The Bureau of Fire Protection (BFP) ruled that the cause of fire that gutted the historic Manila Central Post Office Building in Liwasang Bonifacio is purely accidental in nature and declared that the investigation is considered closed and solved.
The Philippine Postal Corporation (PHLPost) already got hold of the fire clearance certificate issued by the BFP saying that the fire originated at the southern part of the basement, more particularly at the Mega Manila Storage Room (GSS) where office supplies, thinners, paint cans where piled in close proximity to the car batteries stored inside the room.
The BFP report stated that the combustibility of the load contents and its enclosed set-up greatly influence heat build-up that explains the explosion and subsequent conflagration. This led to the full development of fire and subsequent damage of the nearby structures.
On the determined cause of fire, it has been established based on the pieces of evidence gathered, that the statement of the witness and the result of the laboratory examinations, that the cause of fire is attributed to sudden self-discharge of car battery (sulfation) resulting to thermal run-away, causing sudden build-up of heat and pressure and eventually cause the explosion.
Moreover, the presence of the internal short circuit, the hydrogen and the volatile gases contained in the battery and the presence of oxygen as the oxidizing agent initiated the ignition. The contributory factors and the combustibility of materials fueled and sustained the ignition sequence.
Arson investigators from the Bureau of Fire Protection (BFP) immediately conducted their investigation on the fire that damaged the 97-year-old structure, which is regarded as National Historical Landmark.

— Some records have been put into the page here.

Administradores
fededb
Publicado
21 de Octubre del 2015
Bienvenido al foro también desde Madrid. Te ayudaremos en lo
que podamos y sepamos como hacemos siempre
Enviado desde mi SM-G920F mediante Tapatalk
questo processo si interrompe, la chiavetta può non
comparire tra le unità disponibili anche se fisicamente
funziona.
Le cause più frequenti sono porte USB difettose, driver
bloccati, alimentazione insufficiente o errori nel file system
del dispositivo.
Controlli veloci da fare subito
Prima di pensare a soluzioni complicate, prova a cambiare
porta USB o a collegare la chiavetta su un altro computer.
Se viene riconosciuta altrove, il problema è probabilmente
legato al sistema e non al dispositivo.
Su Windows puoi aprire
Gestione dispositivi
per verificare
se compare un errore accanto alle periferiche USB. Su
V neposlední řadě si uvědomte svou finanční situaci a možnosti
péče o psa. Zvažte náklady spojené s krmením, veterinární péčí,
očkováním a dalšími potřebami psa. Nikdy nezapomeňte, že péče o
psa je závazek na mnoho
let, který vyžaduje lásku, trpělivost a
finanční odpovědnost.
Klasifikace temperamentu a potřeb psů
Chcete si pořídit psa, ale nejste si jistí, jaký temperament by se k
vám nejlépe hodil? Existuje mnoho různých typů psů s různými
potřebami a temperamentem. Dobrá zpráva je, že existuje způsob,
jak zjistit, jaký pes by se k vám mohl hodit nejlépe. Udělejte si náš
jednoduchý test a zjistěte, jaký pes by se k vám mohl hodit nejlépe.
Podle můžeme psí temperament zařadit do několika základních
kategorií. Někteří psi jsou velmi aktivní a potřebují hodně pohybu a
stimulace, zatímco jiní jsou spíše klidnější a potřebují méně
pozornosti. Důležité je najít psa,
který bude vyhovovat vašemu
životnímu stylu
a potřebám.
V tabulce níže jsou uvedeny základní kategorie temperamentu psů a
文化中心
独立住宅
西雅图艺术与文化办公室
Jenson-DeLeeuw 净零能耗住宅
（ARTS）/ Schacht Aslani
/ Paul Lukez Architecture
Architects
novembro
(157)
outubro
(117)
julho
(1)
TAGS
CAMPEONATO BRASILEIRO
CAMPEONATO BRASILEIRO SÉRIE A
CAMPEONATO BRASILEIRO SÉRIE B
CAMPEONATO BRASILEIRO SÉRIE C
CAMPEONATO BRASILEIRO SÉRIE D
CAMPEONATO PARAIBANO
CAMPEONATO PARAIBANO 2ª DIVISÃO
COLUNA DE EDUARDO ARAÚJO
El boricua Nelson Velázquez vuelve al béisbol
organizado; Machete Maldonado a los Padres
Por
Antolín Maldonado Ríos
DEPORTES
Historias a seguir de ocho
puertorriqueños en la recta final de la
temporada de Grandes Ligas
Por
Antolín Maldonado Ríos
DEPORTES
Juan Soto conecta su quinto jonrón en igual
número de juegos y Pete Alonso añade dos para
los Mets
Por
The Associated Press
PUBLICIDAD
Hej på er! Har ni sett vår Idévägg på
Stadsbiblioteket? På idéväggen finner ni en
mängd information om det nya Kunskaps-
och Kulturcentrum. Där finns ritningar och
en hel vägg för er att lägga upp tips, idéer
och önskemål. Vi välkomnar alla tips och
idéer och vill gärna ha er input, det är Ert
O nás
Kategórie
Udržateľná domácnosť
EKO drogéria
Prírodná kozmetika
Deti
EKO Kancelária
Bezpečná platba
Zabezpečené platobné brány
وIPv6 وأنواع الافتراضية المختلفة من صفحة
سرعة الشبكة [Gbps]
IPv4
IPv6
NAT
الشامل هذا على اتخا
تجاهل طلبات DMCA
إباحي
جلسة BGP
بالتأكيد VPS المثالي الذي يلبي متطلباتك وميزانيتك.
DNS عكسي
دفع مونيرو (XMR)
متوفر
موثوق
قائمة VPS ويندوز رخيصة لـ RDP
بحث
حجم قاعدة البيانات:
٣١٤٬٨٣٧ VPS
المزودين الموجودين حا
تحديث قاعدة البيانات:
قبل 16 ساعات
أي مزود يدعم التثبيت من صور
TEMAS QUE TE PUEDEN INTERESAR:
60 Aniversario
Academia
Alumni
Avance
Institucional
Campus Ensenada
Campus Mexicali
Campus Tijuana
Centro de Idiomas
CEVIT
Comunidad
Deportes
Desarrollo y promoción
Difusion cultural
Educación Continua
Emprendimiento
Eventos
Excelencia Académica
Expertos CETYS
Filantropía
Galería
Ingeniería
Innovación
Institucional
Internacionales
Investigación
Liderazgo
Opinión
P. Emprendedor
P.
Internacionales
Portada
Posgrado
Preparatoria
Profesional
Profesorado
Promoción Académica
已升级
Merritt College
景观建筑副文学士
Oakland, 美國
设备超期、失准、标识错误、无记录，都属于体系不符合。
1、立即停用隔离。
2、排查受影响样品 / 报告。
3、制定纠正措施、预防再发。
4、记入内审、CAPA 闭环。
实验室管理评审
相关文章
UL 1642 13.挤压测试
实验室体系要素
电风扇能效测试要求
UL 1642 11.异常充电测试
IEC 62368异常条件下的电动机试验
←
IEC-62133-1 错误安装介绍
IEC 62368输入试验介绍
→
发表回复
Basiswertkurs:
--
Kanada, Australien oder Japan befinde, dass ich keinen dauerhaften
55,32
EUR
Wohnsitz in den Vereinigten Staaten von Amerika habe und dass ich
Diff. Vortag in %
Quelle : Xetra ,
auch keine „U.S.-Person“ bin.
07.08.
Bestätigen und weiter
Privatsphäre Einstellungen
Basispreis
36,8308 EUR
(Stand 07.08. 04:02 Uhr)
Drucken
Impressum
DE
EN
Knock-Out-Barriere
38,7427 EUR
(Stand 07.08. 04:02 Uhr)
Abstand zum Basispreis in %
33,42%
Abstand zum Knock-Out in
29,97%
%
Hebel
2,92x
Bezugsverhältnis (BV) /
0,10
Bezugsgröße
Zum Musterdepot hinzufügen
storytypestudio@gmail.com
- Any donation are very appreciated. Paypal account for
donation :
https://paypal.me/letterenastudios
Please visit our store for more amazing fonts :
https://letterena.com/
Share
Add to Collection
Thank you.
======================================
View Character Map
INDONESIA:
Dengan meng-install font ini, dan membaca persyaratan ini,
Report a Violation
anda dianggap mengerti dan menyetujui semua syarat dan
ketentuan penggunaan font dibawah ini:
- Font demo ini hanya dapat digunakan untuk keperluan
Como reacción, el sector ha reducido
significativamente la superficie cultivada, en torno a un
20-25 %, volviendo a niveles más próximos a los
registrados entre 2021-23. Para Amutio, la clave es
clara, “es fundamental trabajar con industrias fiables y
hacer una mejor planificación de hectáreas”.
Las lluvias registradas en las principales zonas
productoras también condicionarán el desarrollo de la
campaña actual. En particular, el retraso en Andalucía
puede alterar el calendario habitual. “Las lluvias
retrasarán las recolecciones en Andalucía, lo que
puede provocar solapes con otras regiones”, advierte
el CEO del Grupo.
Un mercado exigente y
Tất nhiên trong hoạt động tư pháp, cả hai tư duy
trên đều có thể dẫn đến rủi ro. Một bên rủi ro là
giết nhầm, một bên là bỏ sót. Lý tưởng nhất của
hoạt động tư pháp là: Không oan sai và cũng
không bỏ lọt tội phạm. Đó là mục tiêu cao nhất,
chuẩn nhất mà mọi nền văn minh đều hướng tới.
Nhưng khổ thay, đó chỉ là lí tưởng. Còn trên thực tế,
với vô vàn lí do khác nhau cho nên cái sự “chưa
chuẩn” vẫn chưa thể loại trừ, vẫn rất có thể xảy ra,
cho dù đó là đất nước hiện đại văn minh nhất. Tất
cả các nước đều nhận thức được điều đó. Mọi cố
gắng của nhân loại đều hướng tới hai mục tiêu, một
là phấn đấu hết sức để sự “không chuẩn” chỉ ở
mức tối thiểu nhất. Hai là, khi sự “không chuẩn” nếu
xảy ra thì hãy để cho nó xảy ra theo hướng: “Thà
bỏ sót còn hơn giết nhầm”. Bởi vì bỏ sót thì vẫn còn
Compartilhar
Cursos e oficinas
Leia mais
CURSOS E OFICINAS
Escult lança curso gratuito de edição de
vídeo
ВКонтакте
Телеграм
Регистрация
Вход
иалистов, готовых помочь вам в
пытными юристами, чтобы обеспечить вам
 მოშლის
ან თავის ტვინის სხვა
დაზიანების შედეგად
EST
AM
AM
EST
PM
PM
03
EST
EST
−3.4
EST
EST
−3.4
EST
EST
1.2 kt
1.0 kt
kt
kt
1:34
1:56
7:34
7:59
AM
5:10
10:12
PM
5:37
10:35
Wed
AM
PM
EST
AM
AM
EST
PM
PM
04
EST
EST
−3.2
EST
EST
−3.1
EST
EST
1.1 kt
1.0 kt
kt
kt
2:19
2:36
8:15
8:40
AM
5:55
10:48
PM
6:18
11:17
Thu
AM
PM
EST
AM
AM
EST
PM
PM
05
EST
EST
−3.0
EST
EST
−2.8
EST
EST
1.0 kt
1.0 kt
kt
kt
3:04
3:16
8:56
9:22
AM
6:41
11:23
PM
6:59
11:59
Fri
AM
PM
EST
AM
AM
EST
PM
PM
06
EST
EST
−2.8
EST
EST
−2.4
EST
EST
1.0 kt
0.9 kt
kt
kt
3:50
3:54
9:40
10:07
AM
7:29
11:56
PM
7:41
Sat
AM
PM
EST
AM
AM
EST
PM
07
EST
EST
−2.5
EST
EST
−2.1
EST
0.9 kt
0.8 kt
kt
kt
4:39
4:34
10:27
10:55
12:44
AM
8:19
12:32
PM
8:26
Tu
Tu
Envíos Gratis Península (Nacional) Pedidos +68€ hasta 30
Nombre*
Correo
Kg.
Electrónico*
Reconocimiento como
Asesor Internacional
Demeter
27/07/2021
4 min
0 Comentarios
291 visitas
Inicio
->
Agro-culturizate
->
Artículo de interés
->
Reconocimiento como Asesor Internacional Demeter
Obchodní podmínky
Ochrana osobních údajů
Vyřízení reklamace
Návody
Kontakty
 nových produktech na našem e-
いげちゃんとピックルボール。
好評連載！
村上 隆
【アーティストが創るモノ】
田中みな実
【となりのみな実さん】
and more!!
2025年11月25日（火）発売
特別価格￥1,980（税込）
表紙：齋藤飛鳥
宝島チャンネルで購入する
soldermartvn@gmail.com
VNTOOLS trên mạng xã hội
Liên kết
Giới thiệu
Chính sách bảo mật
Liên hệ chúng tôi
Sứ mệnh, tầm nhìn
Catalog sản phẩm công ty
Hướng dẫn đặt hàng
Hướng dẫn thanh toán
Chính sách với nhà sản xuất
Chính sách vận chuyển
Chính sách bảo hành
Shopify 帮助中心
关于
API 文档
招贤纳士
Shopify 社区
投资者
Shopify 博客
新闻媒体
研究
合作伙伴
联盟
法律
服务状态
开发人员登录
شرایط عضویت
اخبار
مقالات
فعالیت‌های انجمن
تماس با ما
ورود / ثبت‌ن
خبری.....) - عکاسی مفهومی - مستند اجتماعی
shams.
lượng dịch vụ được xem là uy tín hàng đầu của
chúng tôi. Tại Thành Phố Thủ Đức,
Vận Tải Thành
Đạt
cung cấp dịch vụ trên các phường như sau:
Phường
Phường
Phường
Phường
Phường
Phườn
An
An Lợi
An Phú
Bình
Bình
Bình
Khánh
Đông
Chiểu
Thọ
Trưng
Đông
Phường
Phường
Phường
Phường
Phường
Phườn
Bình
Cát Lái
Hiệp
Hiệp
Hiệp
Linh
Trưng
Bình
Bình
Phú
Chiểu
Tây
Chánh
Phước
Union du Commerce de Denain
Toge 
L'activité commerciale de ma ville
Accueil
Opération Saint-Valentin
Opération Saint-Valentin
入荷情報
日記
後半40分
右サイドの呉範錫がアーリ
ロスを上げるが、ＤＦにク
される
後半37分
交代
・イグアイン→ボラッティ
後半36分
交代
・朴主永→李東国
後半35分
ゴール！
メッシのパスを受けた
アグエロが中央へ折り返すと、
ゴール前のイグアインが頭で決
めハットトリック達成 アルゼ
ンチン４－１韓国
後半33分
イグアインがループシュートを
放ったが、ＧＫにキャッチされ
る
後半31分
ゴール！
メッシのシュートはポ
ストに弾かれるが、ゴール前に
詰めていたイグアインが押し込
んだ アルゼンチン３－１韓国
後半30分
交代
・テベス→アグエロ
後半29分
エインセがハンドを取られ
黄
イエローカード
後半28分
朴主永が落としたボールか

“We welcomed the result of the investigation from the BFP to know exactly what really happened. We will now move on and concentrate primarily on the recovery and rehabilitation of the iconic building”, said Postmaster General Luis Carlos.
Built in 1926, the historic Manila Central Post Office was designed by Filipino architects Juan Arellano and Tomas Mapua. It was damaged during World War II, during the Battle of Manila and was restored in 1946, right after the war.